The host used his weekly newspaper column to hit out at the BBC's plan for him to apologise publicly following claims he used the n-word while reciting a nursery rhyme while filming the show.
Mr Farage said: "The more controversial Jeremy Clarkson is, the more people watch his programme, and the more money the BBC makes out of marketing a show that sells globally and makes them a fortune.
"I would think it's just typical Clarkson, getting very, very close to the line of being offensive but perhaps not quite going over it."
A contrite Clarkson appeared in a video posted on Twitter on Thursday, in which he said he was "horrified" that it sounded as though he used racist language in a take which was never broadcast.
The apology was retweeted more than 15,000 times but failed to draw a line under the incident, with Labour deputy leader Harriet Harman the latest high-profile figure to add her voice to the row.
Ms Harman wrote on Twitter: "Anybody who uses the n-word in public or private in whatever context has no place in the British Broadcasting Corporation."
In his column in The Sun, Clarkson detailed how he found out that the BBC footage had been leaked and the realisation after the Prime Minister was asked for comment that his job could be under threat.

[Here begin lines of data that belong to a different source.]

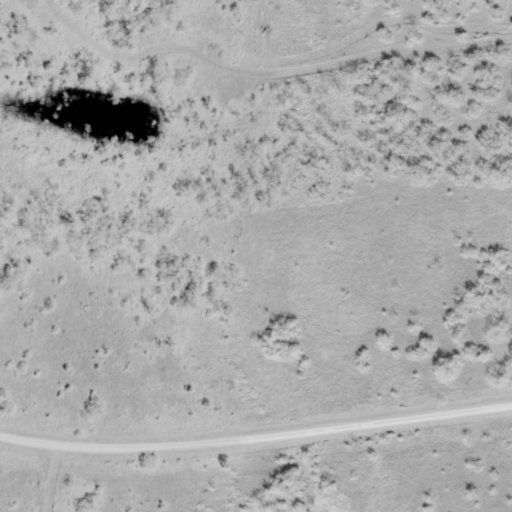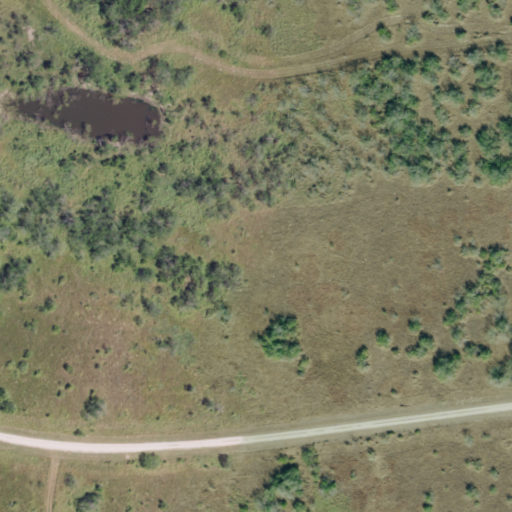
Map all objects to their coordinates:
road: (256, 461)
road: (18, 486)
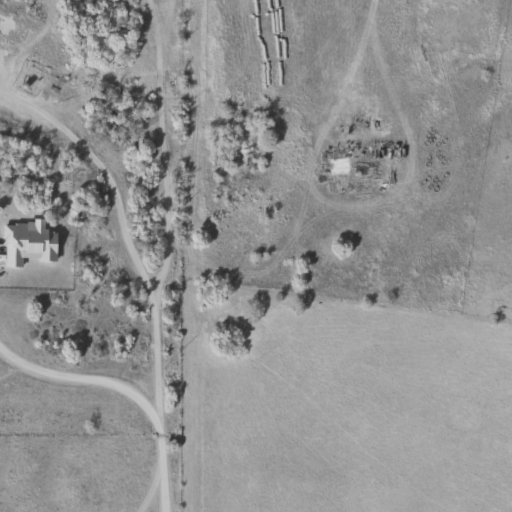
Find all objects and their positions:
road: (132, 261)
road: (83, 378)
road: (159, 467)
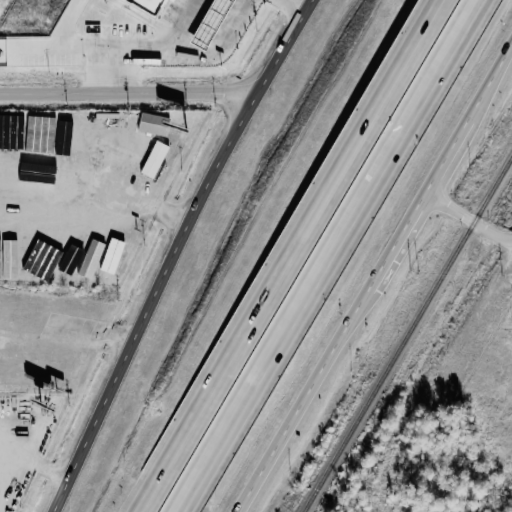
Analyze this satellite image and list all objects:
road: (302, 4)
building: (148, 5)
building: (157, 5)
gas station: (212, 23)
building: (212, 23)
road: (38, 47)
road: (59, 47)
road: (176, 55)
road: (128, 95)
building: (159, 125)
building: (160, 160)
road: (97, 189)
road: (469, 219)
road: (175, 251)
road: (293, 256)
road: (334, 256)
building: (75, 260)
building: (31, 261)
road: (377, 281)
railway: (408, 335)
road: (33, 460)
road: (5, 474)
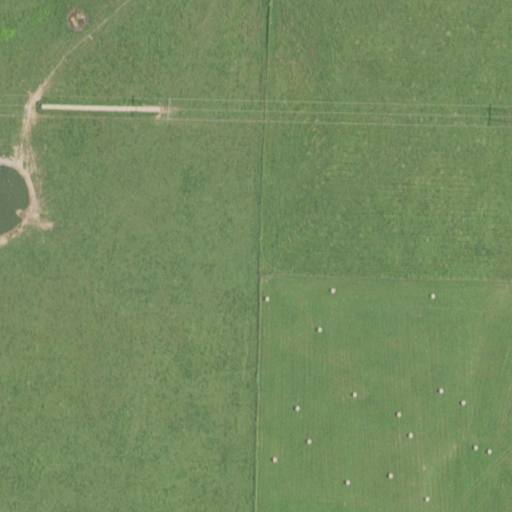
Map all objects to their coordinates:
power tower: (160, 108)
power tower: (509, 115)
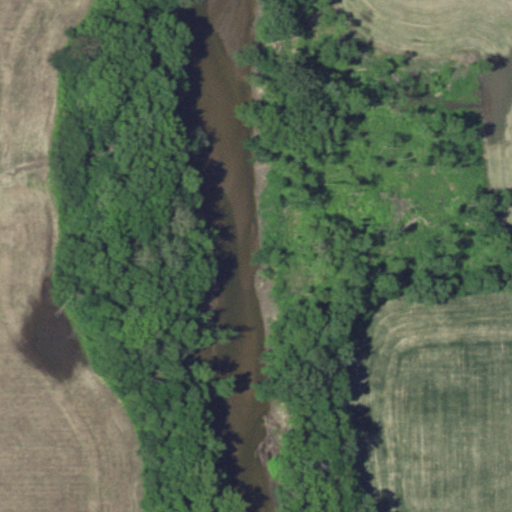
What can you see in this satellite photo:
crop: (54, 316)
crop: (436, 405)
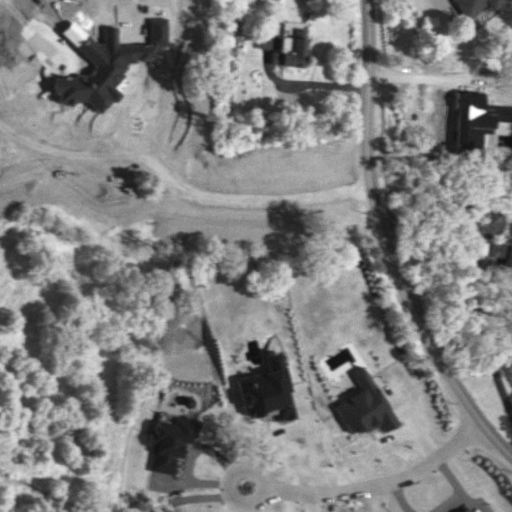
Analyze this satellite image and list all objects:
building: (472, 5)
building: (289, 52)
building: (108, 64)
road: (302, 83)
building: (470, 130)
road: (232, 203)
building: (143, 206)
road: (381, 245)
road: (470, 280)
building: (267, 390)
building: (169, 442)
road: (323, 490)
road: (190, 499)
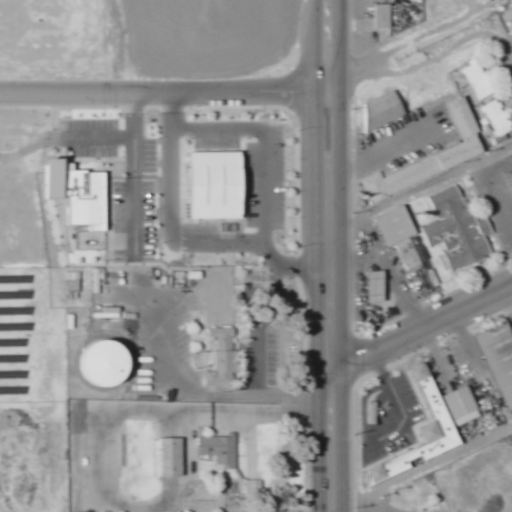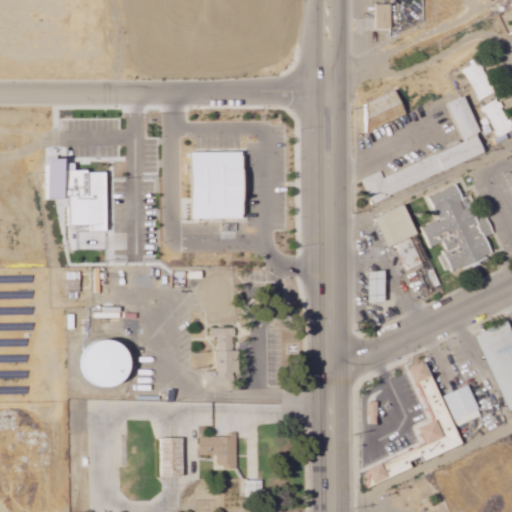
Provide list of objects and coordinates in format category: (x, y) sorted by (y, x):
building: (384, 16)
building: (479, 81)
road: (249, 91)
road: (85, 92)
building: (384, 110)
building: (498, 120)
road: (99, 135)
road: (260, 145)
building: (434, 157)
road: (135, 171)
building: (218, 186)
building: (80, 193)
building: (458, 232)
building: (400, 235)
road: (182, 242)
road: (328, 255)
building: (74, 282)
building: (377, 287)
building: (223, 297)
road: (420, 319)
building: (500, 357)
building: (223, 358)
building: (110, 364)
building: (463, 406)
building: (374, 413)
building: (78, 416)
building: (424, 430)
building: (221, 450)
building: (172, 457)
building: (255, 488)
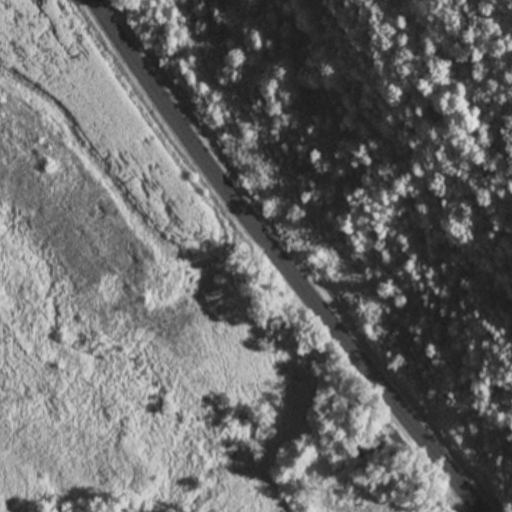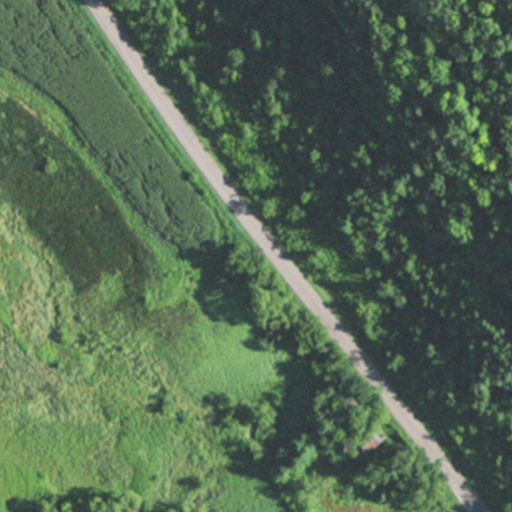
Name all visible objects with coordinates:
road: (281, 260)
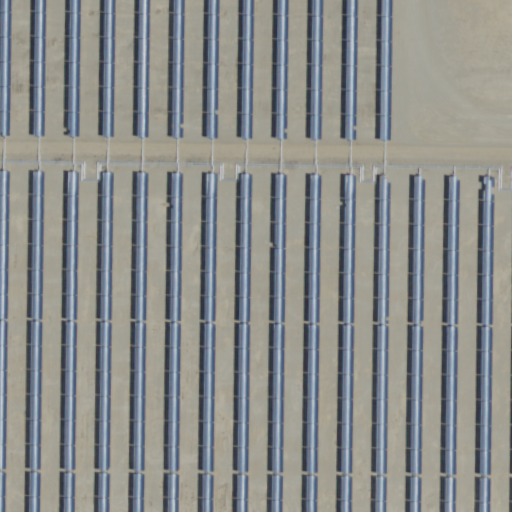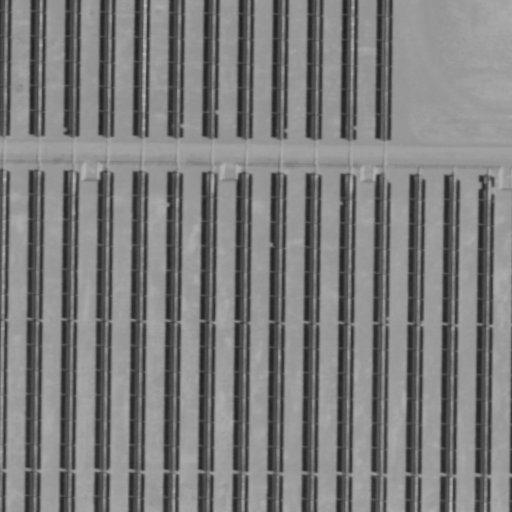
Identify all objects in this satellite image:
solar farm: (256, 256)
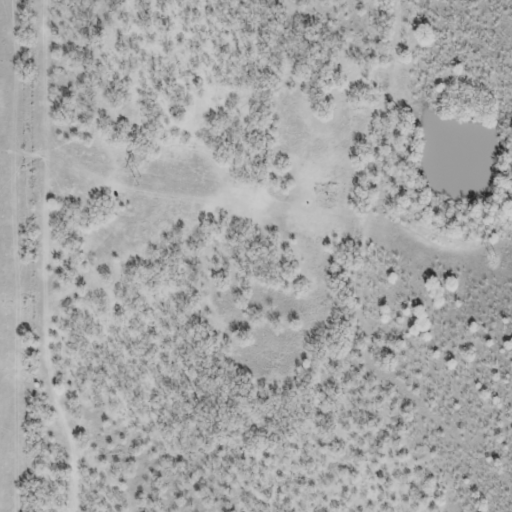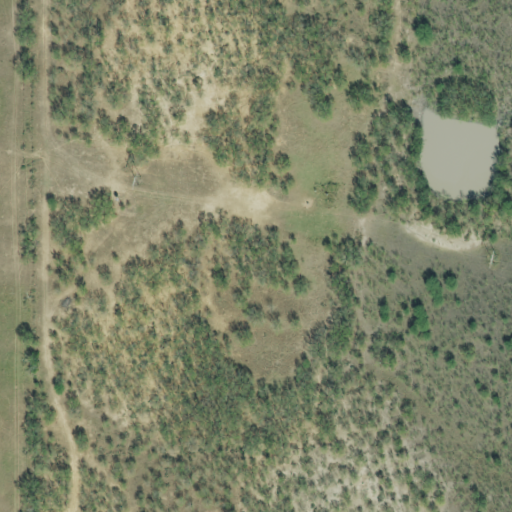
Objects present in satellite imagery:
power tower: (139, 176)
power tower: (493, 254)
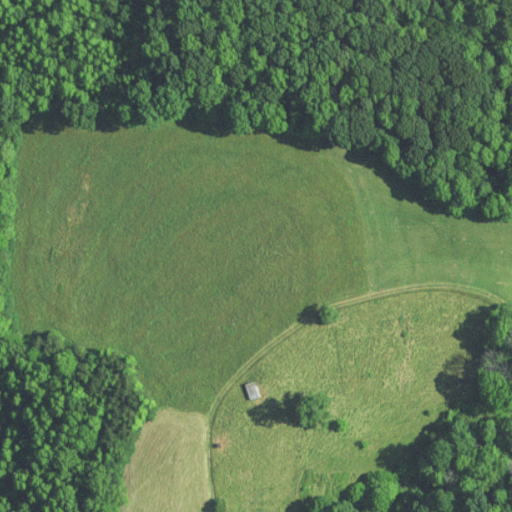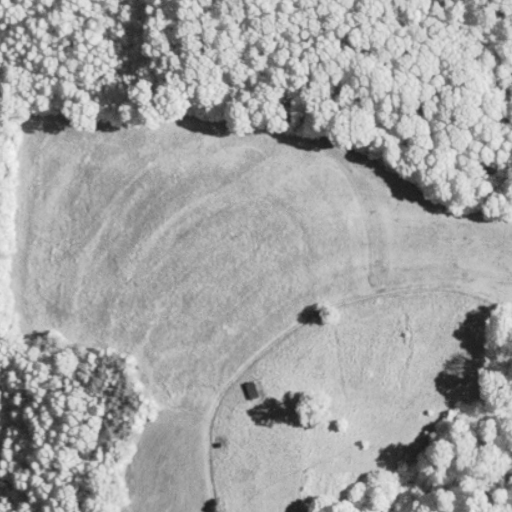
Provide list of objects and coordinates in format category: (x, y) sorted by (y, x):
road: (298, 323)
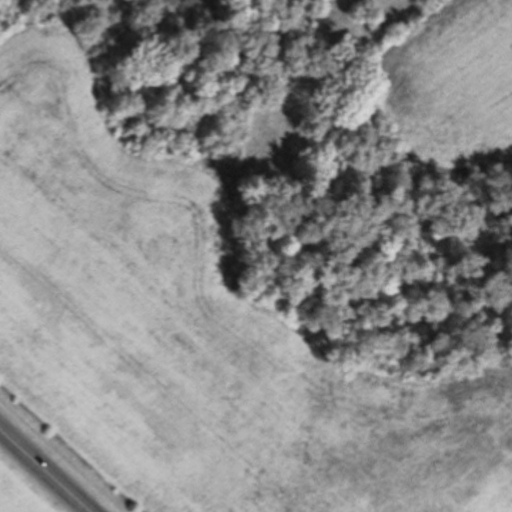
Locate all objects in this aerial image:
road: (42, 473)
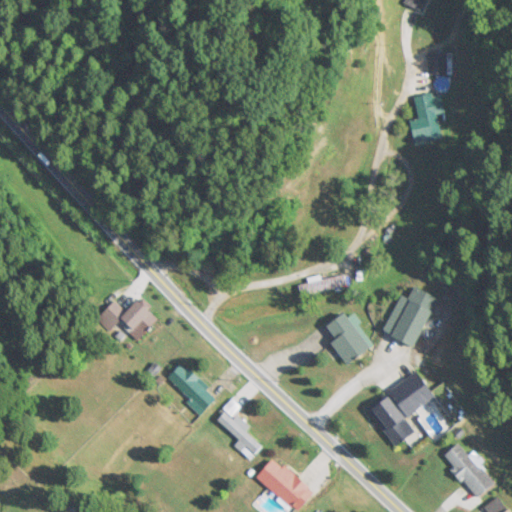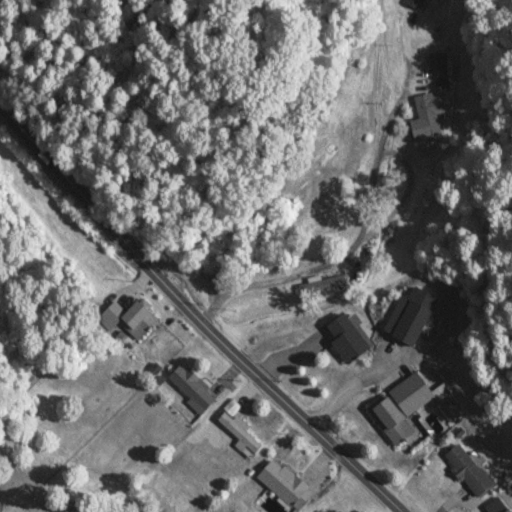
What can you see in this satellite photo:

He wrote: "Happily the BBC had a plan. Unfortunately, it wasn't a very good one.
"They said, very firmly, that I should apologise. Hmmm.
"An apology is a good idea if you've just spilled some beer down someone's shirt or if you've accidentally trodden on someone's toe in a Tube train.
"But saying sorry for using the most racist word of them all, and hoping the story would die down as a result?
Clarkson with his Top gear co-hosts Richard Hammond and James May
"That's like murdering someone and expecting to be let off if you apologise to the dead man's mum."
Clarkson, 54, said he has been warned by the BBC that if he slips up in the future, he will be fired.
He wrote: "I've been told by the BBC that if I make one more offensive remark, anywhere, at any time, I will be sacked.